On August 23, Advanced Cell Technology, a private, Worcester, Mass.-based biotechnology firm, announced to the world that it had developed a means of acquiring embryonic cells that would put to rest ethical concerns about this type of research.
In a study published online in the journal Nature, ACT researchers claimed to have retrieved single cells of two- to three-day-old human embryos (consisting of eight to 10 cells) to produce two new stem-cell lines.
This process, they said, would leave the embryos themselves intact and able to survive “in most cases.” Said ACT’s Dr. Robert Lanza, the study’s lead author: “We hope this method can be used to increase the number of stem cell lines available for federal funding – and thus give the field a badly needed jump-start.”
The media dutifully hyped ACT’s claim. The Washington Post coverage was headlined: “Stem cells created with no harm to human embryos.” The New York Times led its coverage with, “In new method for stem cells, viable embryos.” “Embryos spared in stem cell creation,” trumpeted U.S.A. Today, while the Los Angeles Times celebrated, “Stem cell advance spares embryos.”
But the ground-breaking technique isn’t quite all that was promised in the initial news reports. The process is known to be used in the IVF industry, mainly for pre-implantation genetic diagnosis, but also for what is called ‘twinning.” Called blastomere separation, the cells removed from the early-stage embryo can, in some cases, begin to divide and develop as separate embryos.

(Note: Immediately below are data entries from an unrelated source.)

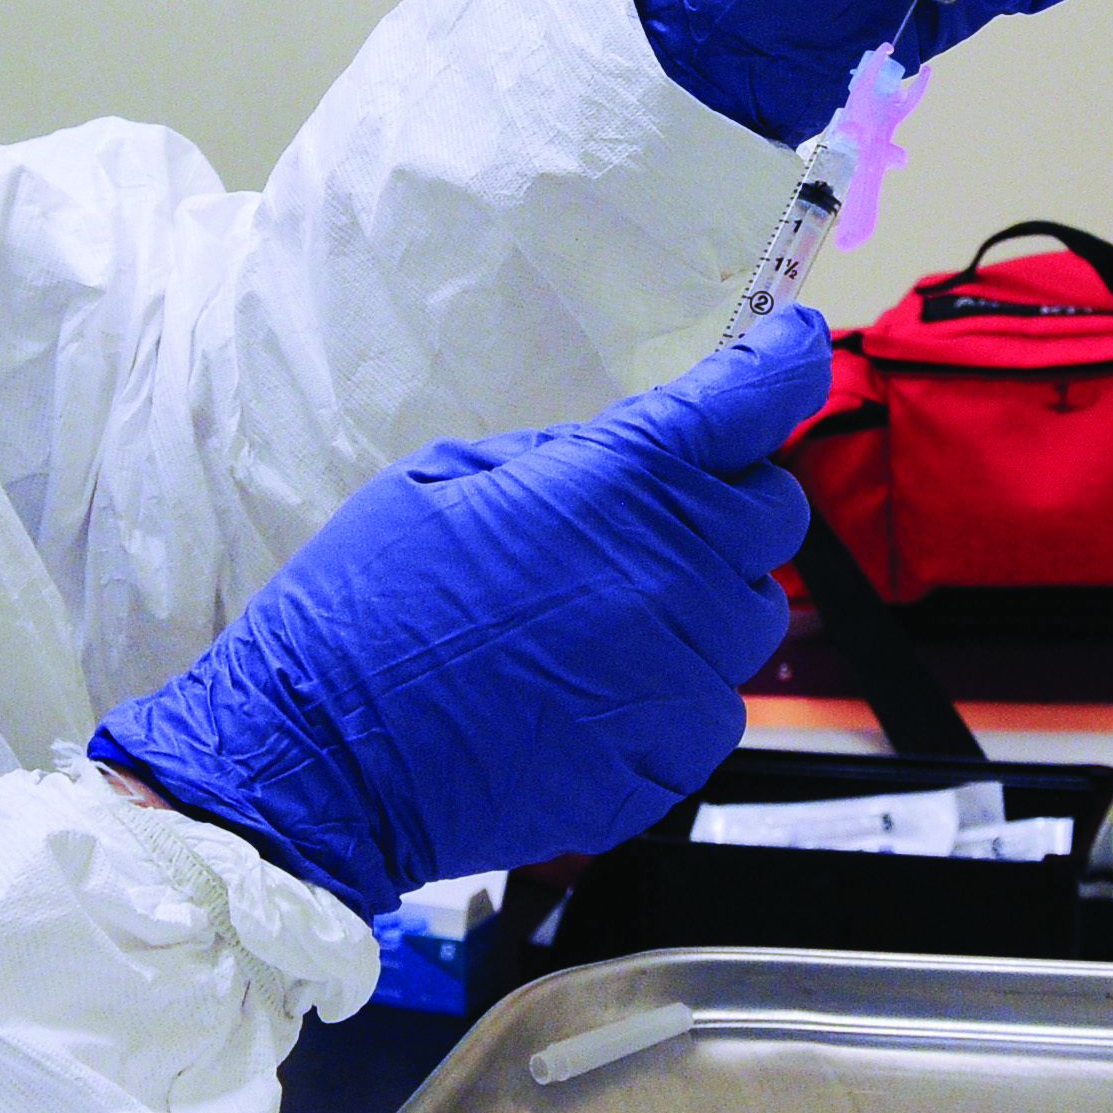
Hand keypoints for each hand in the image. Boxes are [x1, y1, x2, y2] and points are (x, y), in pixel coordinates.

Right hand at [90, 310, 832, 912]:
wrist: (323, 760)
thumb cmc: (363, 611)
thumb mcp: (448, 478)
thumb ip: (565, 458)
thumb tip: (631, 449)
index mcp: (621, 483)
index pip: (756, 399)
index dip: (785, 362)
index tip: (789, 350)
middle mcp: (673, 575)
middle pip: (773, 515)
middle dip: (727, 502)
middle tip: (648, 520)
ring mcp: (679, 677)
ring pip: (751, 618)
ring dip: (701, 604)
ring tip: (599, 621)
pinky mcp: (668, 762)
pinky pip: (713, 707)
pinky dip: (672, 692)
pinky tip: (588, 692)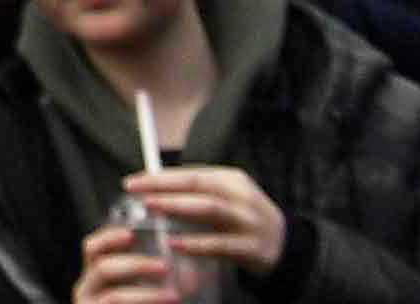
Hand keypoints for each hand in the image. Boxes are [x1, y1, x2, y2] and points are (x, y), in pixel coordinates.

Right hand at [72, 226, 184, 303]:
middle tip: (165, 267)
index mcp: (94, 278)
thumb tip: (192, 275)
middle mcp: (86, 293)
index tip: (133, 233)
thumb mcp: (140, 293)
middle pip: (102, 267)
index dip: (110, 237)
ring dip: (146, 295)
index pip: (93, 248)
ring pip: (114, 296)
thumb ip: (156, 281)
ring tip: (174, 296)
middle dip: (136, 264)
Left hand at [128, 165, 285, 279]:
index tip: (133, 182)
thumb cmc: (243, 220)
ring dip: (177, 207)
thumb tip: (152, 190)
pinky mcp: (253, 247)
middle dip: (164, 186)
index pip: (191, 173)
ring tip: (151, 208)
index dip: (160, 176)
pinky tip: (176, 245)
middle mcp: (241, 195)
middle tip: (136, 191)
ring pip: (209, 208)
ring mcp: (249, 220)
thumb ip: (195, 194)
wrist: (286, 247)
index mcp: (231, 179)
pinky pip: (221, 244)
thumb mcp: (225, 199)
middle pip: (198, 184)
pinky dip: (196, 244)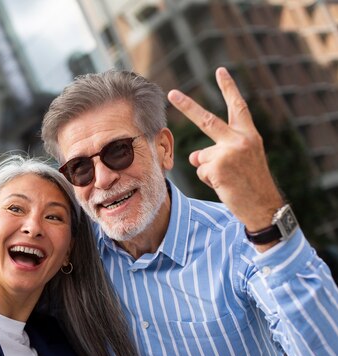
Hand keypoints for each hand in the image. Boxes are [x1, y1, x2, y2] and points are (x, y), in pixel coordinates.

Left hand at [167, 67, 283, 243]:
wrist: (263, 206)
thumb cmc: (250, 184)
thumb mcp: (239, 160)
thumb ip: (218, 150)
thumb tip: (193, 155)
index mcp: (249, 135)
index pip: (237, 106)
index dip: (228, 88)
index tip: (220, 70)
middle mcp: (240, 139)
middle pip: (207, 120)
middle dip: (187, 106)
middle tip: (171, 93)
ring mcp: (229, 152)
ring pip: (201, 157)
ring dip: (208, 171)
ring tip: (228, 180)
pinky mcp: (218, 166)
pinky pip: (200, 170)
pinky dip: (208, 180)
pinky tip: (225, 185)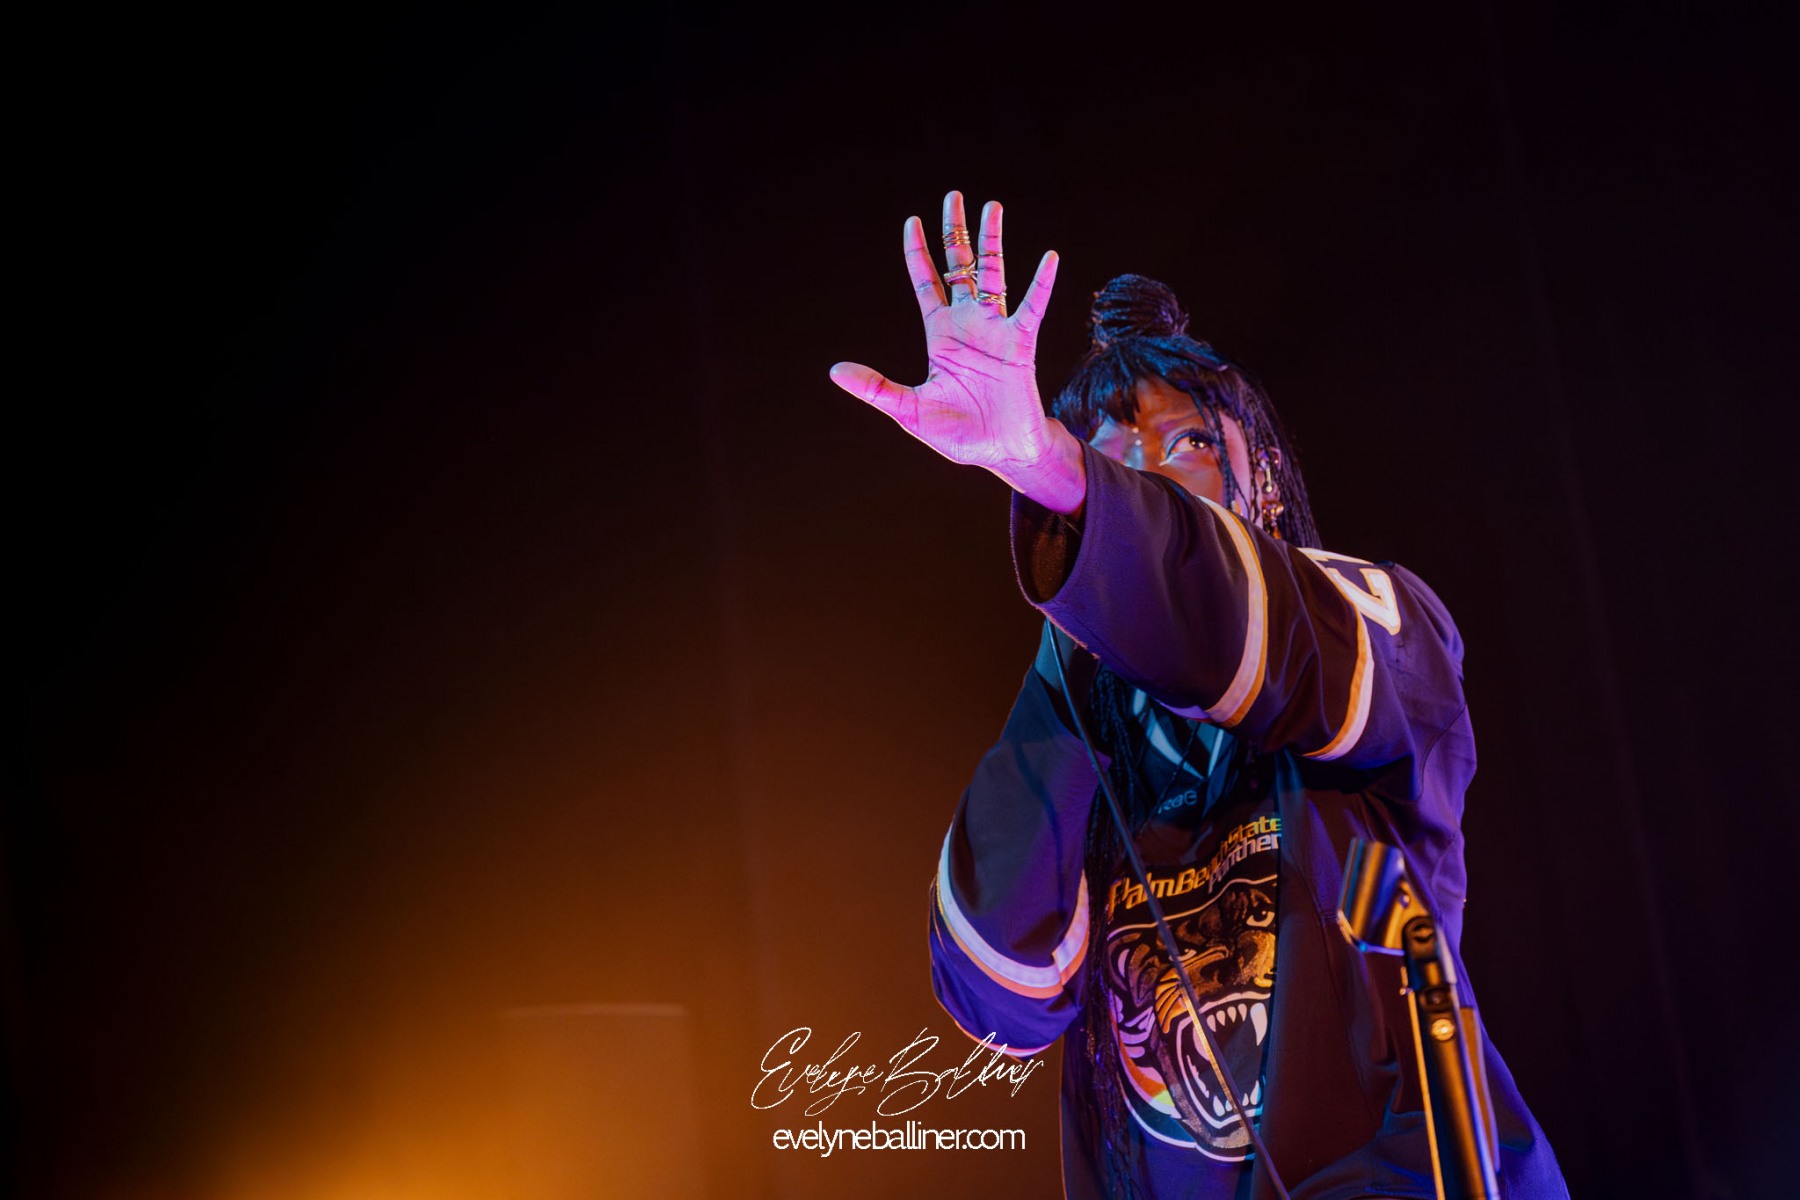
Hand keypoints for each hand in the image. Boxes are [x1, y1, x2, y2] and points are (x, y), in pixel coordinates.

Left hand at [830, 192, 1085, 512]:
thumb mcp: (909, 411)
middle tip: (952, 197)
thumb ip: (876, 389)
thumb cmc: (959, 434)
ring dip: (992, 241)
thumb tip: (835, 371)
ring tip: (991, 205)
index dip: (918, 253)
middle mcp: (968, 324)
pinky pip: (1031, 308)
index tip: (912, 222)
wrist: (1001, 453)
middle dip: (955, 233)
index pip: (926, 283)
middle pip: (960, 267)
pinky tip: (1048, 258)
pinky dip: (1040, 285)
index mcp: (940, 335)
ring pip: (994, 274)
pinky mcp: (1021, 345)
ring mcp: (996, 330)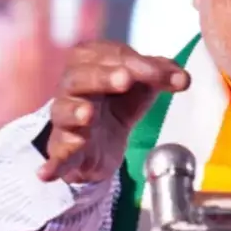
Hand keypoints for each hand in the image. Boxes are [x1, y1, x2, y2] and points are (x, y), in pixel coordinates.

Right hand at [37, 42, 189, 183]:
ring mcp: (66, 120)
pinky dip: (51, 164)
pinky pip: (55, 156)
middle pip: (80, 77)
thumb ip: (162, 75)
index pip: (111, 56)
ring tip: (88, 114)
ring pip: (62, 111)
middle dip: (103, 77)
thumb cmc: (117, 104)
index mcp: (90, 63)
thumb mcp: (142, 86)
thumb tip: (184, 78)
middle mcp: (72, 88)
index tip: (167, 76)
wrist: (101, 144)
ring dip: (75, 111)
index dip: (140, 64)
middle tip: (125, 79)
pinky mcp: (64, 151)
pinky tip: (46, 173)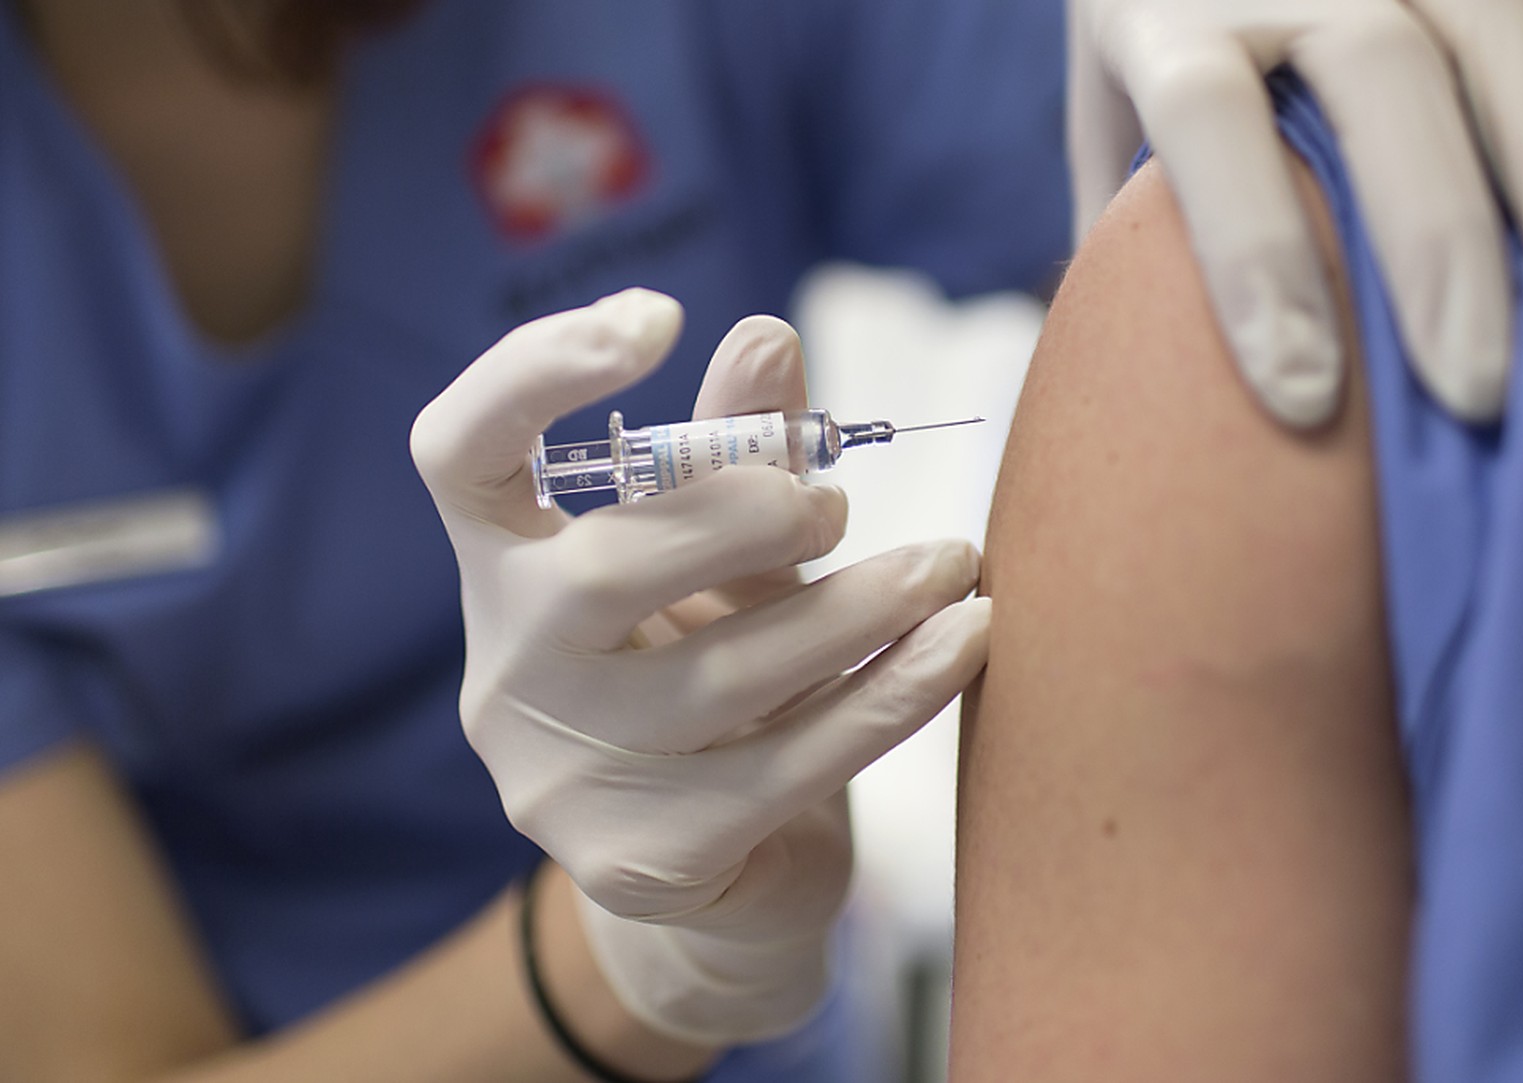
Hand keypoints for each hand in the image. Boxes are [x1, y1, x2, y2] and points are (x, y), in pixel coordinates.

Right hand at [410, 289, 988, 1044]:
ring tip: (951, 566)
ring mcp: (562, 778)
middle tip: (834, 505)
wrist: (726, 863)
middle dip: (741, 515)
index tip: (660, 317)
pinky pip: (788, 768)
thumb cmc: (715, 667)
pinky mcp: (643, 861)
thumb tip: (769, 337)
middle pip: (599, 569)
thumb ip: (736, 455)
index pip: (457, 454)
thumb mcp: (724, 557)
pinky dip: (892, 695)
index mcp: (504, 568)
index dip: (532, 373)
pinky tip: (966, 641)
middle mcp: (508, 672)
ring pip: (717, 680)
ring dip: (857, 608)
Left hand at [1071, 0, 1511, 424]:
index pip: (1208, 118)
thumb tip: (1146, 383)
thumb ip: (1130, 224)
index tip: (1298, 393)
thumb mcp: (1113, 117)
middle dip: (1433, 239)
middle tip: (1466, 391)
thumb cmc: (1157, 41)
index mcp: (1167, 12)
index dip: (1253, 252)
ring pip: (1496, 36)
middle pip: (1381, 74)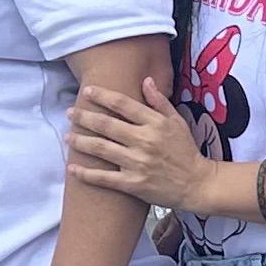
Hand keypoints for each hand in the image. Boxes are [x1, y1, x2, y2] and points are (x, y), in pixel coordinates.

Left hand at [67, 82, 211, 207]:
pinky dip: (86, 174)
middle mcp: (144, 141)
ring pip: (101, 149)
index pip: (123, 104)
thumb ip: (160, 101)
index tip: (87, 91)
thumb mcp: (177, 121)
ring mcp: (138, 163)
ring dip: (81, 141)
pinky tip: (72, 168)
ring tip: (68, 136)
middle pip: (107, 125)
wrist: (196, 184)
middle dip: (84, 117)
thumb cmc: (186, 151)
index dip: (103, 96)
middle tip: (70, 113)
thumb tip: (146, 80)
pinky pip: (105, 178)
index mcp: (155, 124)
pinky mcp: (133, 184)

Lanza admitted that the process was difficult to develop. “We had to work out a different technique and initially, we weren’t sure that it was going to work. It was pretty tough. Eventually, it worked like a charm.”
The “study” – which was actually a 200-word letter to the editor – does not note how many embryonic human beings were destroyed in determining the applicability of the process to stem cell research.
Science writer Michael Fumento noted in the American Spectator that, “In fact, none of the 16 embryos involved in the study by medical director Robert Lanza of Advanced Cell Technology (ACT) survived.”
Richard Dorflinger, head of the U.S. Conference of Catholic Bishops’ pro-life office, said: “It does not solve the ethical dilemma. It’d be irresponsible to claim now that this is totally safe.” The study says the team created two stable human embryonic stem cell lines that behaved like conventional embryonic stem cell lines. “They’ve now been growing for over eight months, are entirely normal genetically and they were able to generate all of the cell types of the body.”
William Hurlbut, a Stanford University professor and member of the President’s Council on Bioethics, points out that the study does not explore what, if any, long-term effects the removal of a blastomere might have on a human body at such an early stage of its development, should the individual survive to birth. “It might be serious effects, it might be minor changes, it might be nothing. We just don’t know,” Hurlbut told Newsweek.
The ethical principle of concern to pro-life advocates, as old as the ancient Greeks’ Hippocratic Oath, is that human beings cannot be subjected to treatment that might harm them unless there is some medical benefit to be had. Lawyer and bioethics commentator Wesley J. Smith writes, “It strikes me that if such a procedure did harm the later-born baby, it would constitute immoral human research and perhaps would be criminal. At the very least, there would sure be one hell of a lawsuit.”